Rewrite the items from the beginning through the line containing "The Electronic Frontier", replacing "RIPOFF" with "SCAM" and keeping everything else the same. Leave out the pictures.

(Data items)
● ● ●

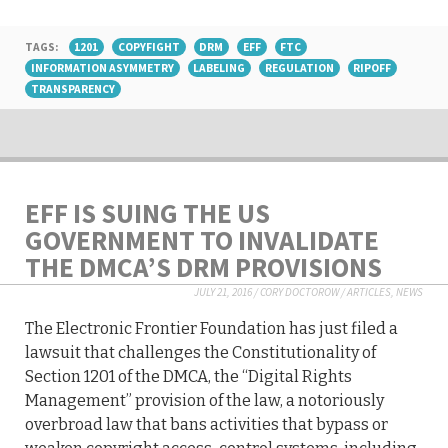
TAGS:
1201
COPYFIGHT
DRM
EFF
FTC
INFORMATION ASYMMETRY
LABELING
REGULATION
RIPOFF
TRANSPARENCY
EFF IS SUING THE US
GOVERNMENT TO INVALIDATE
THE DMCA’S DRM PROVISIONS
JULY 21, 2016
/
CORY DOCTOROW
/
ARTICLES
,
NEWS
The Electronic Frontier Foundation has just filed a
lawsuit that challenges the Constitutionality of
Section 1201 of the DMCA, the “Digital Rights
Management” provision of the law, a notoriously
overbroad law that bans activities that bypass or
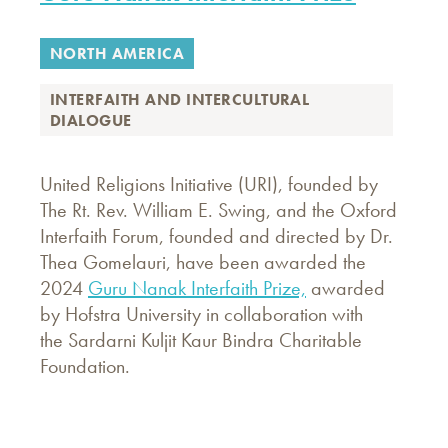
NORTH AMERICA
INTERFAITH AND INTERCULTURAL
DIALOGUE
United Religions Initiative (URI), founded by
The Rt. Rev. William E. Swing, and the Oxford
Interfaith Forum, founded and directed by Dr.
Thea Gomelauri, have been awarded the
2024
Guru Nanak Interfaith Prize,
awarded
by Hofstra University in collaboration with
the Sardarni Kuljit Kaur Bindra Charitable
Foundation.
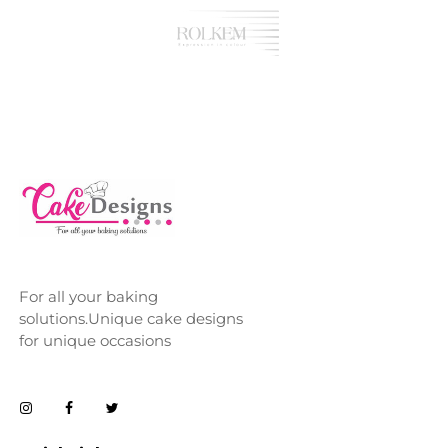
For all your baking
solutions.Unique cake designs
for unique occasions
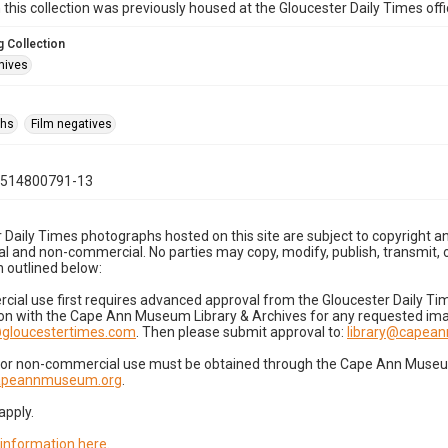
n this collection was previously housed at the Gloucester Daily Times of
 Collection
hives
phs
Film negatives
0514800791-13
 Daily Times photographs hosted on this site are subject to copyright an
 and non-commercial. No parties may copy, modify, publish, transmit, o
 outlined below:
cial use first requires advanced approval from the Gloucester Daily T
on with the Cape Ann Museum Library & Archives for any requested imag
gloucestertimes.com
. Then please submit approval to:
library@capea
for non-commercial use must be obtained through the Cape Ann Museum 
capeannmuseum.org
.
apply.
 information here
.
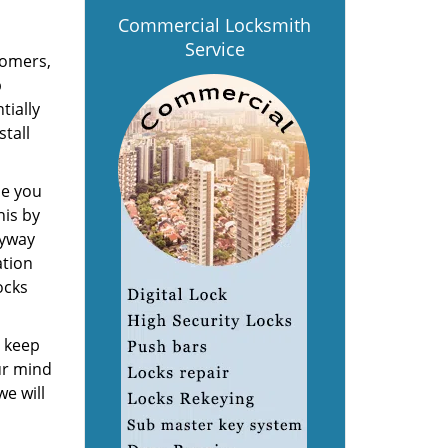
Commercial Locksmith
Service
tomers,
p
tially
stall
de you
his by
eyway
ation
ocks
o keep
ur mind
 we will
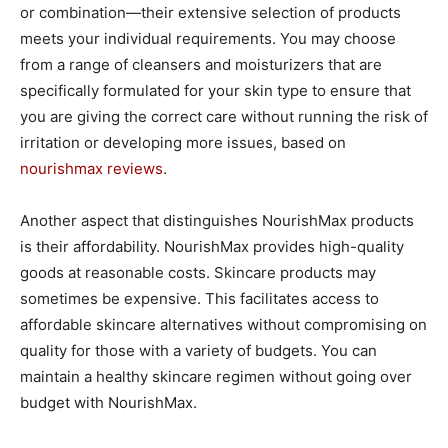
or combination—their extensive selection of products
meets your individual requirements. You may choose
from a range of cleansers and moisturizers that are
specifically formulated for your skin type to ensure that
you are giving the correct care without running the risk of
irritation or developing more issues, based on
nourishmax reviews
.
Another aspect that distinguishes NourishMax products
is their affordability. NourishMax provides high-quality
goods at reasonable costs. Skincare products may
sometimes be expensive. This facilitates access to
affordable skincare alternatives without compromising on
quality for those with a variety of budgets. You can
maintain a healthy skincare regimen without going over
budget with NourishMax.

● ● ●

**REPLY TO THE TASK**
TAGS:
1201
COPYFIGHT
DRM
EFF
FTC
INFORMATION ASYMMETRY
LABELING
REGULATION
SCAM
TRANSPARENCY
EFF IS SUING THE US
GOVERNMENT TO INVALIDATE
THE DMCA’S DRM PROVISIONS
JULY 21, 2016
/
CORY DOCTOROW
/
ARTICLES
,
NEWS
The Electronic Frontier Foundation has just filed a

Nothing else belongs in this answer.